[CHALLENGE]: Print the listing lines word for word, starting with the line that contains "scientific name: Lachemilla fulvescens" and going on through the line that contains "elevation (m): 2900".

[STORED DATA]:
____________________

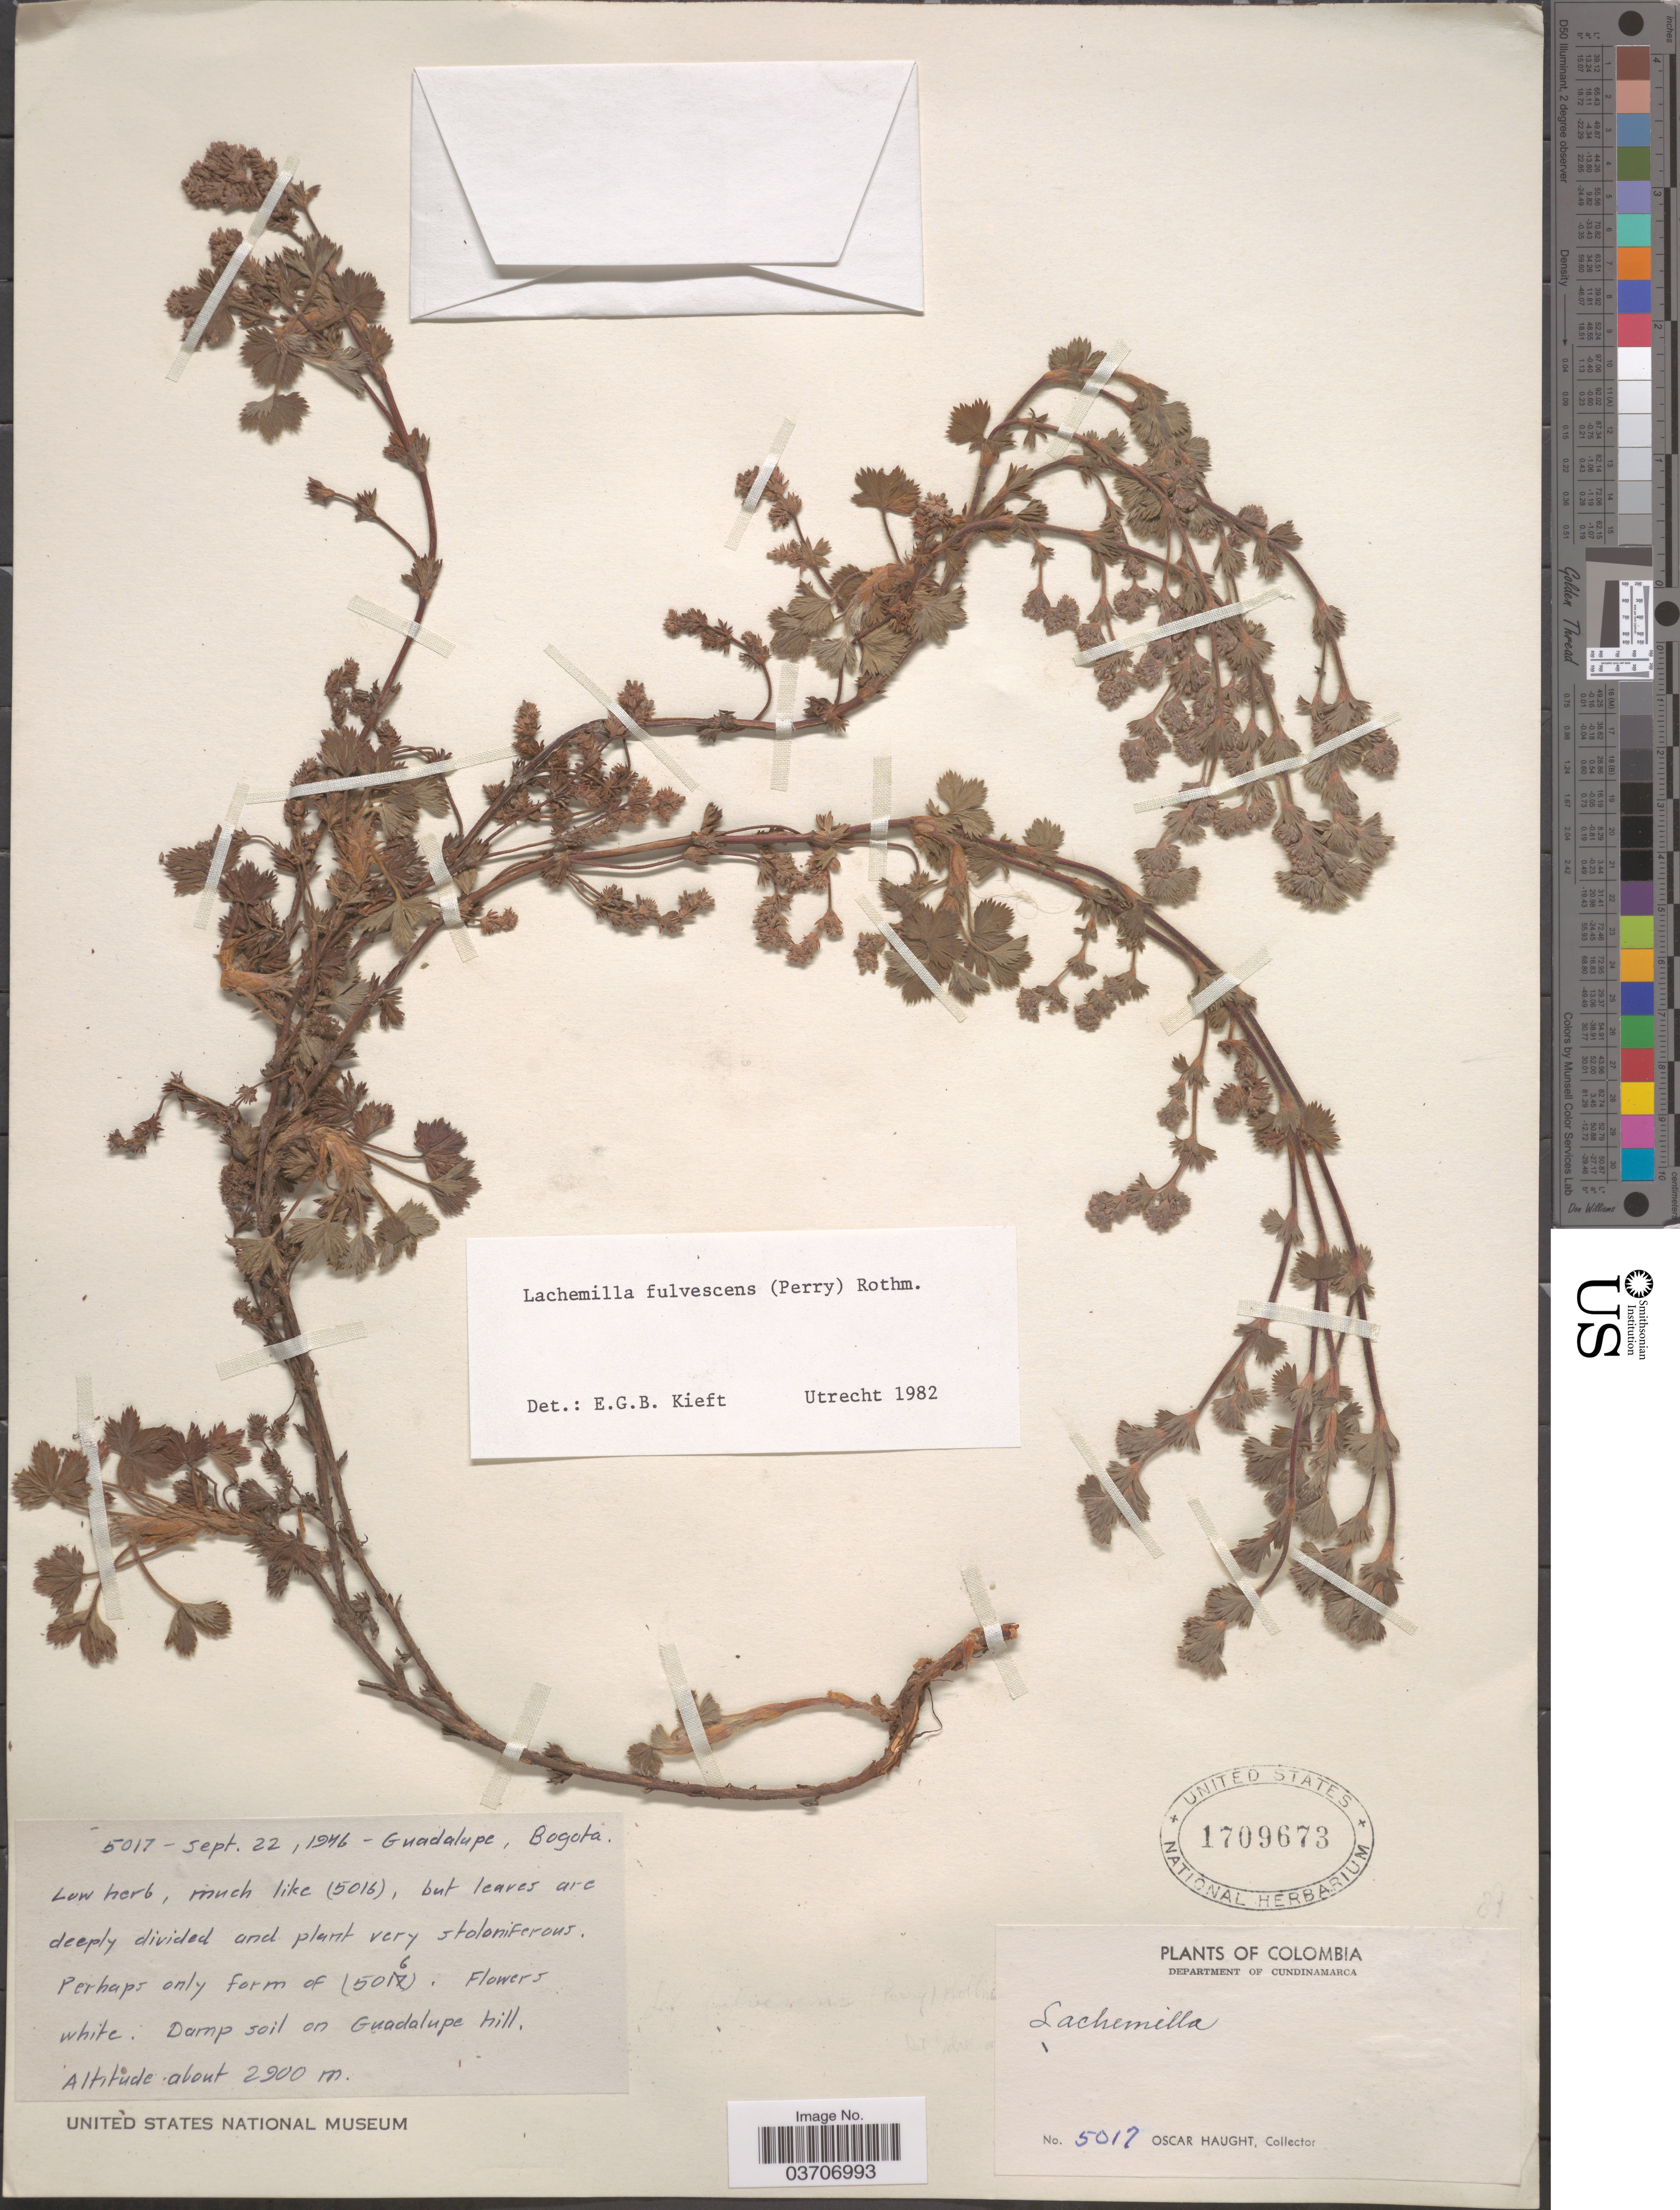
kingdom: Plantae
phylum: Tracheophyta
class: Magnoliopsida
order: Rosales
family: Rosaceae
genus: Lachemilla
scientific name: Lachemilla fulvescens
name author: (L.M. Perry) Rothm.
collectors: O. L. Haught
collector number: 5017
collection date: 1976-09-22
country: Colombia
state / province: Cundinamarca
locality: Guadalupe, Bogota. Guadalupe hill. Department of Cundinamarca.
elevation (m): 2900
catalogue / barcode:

____________________

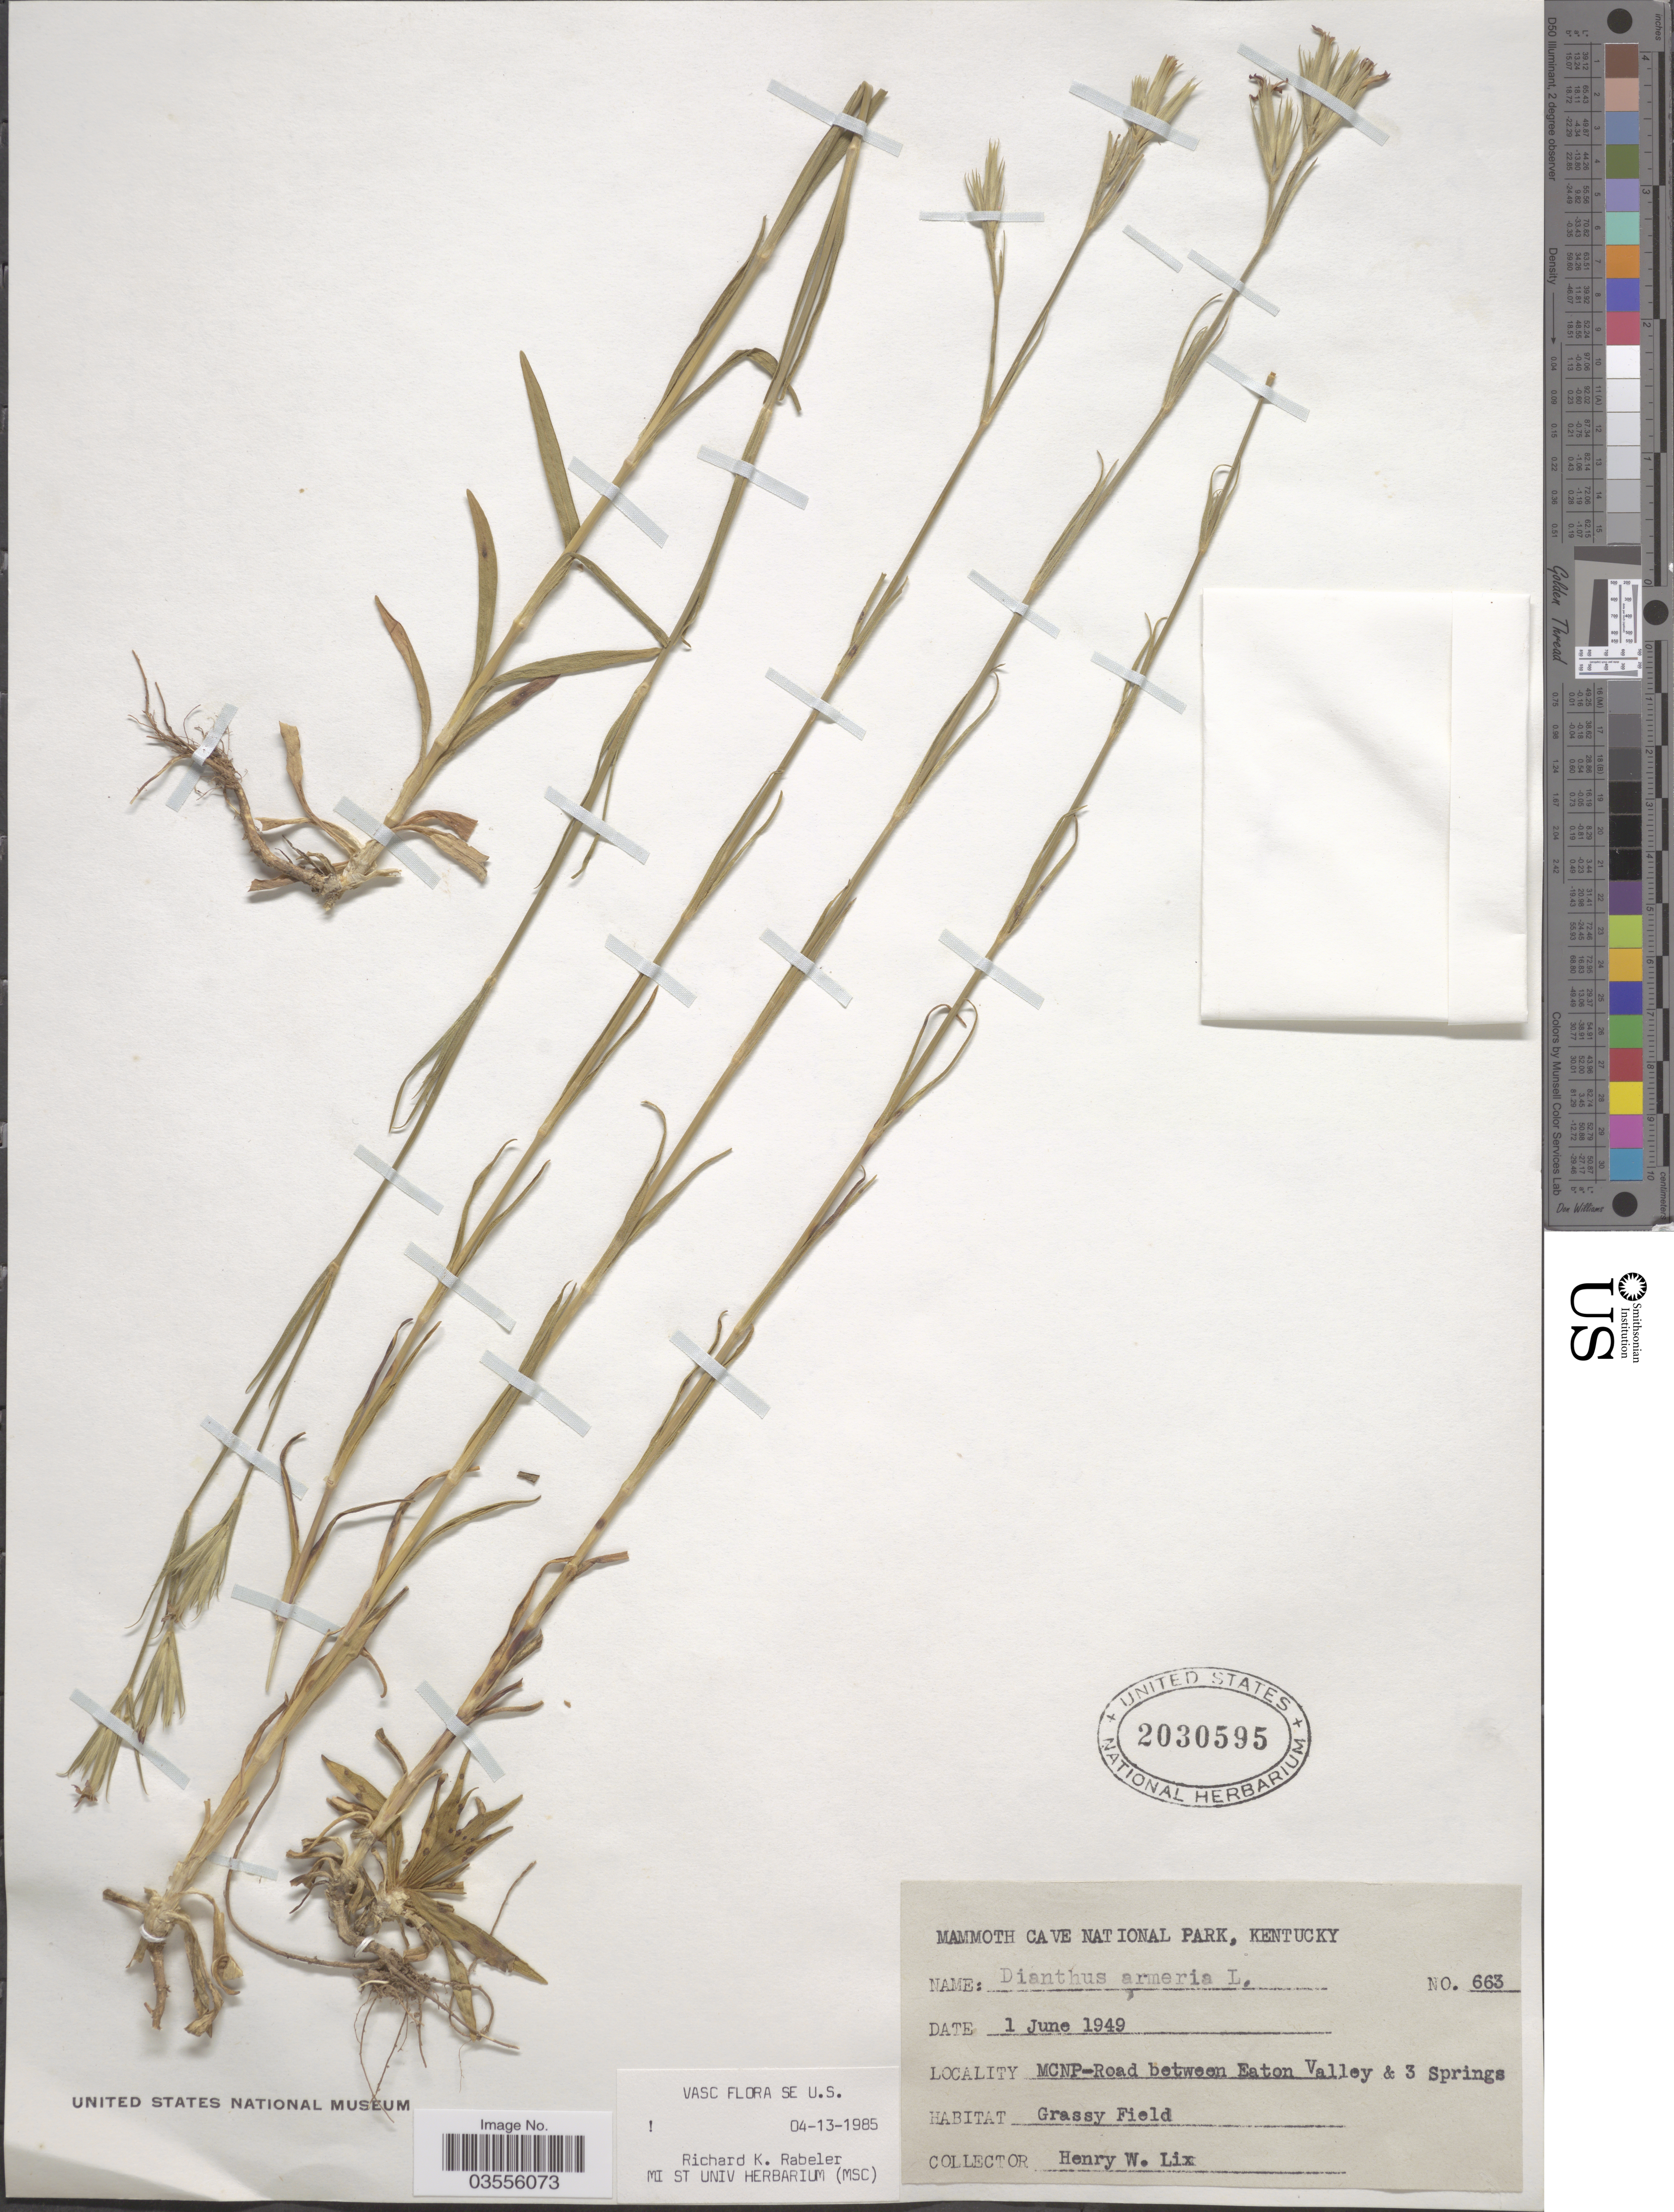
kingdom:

____________________

[SOLUTION FOR THIS PROBLEM]:
scientific name: Lachemilla fulvescens
name author: (L.M. Perry) Rothm.
collectors: O. L. Haught
collector number: 5017
collection date: 1976-09-22
country: Colombia
state / province: Cundinamarca
locality: Guadalupe, Bogota. Guadalupe hill. Department of Cundinamarca.
elevation (m): 2900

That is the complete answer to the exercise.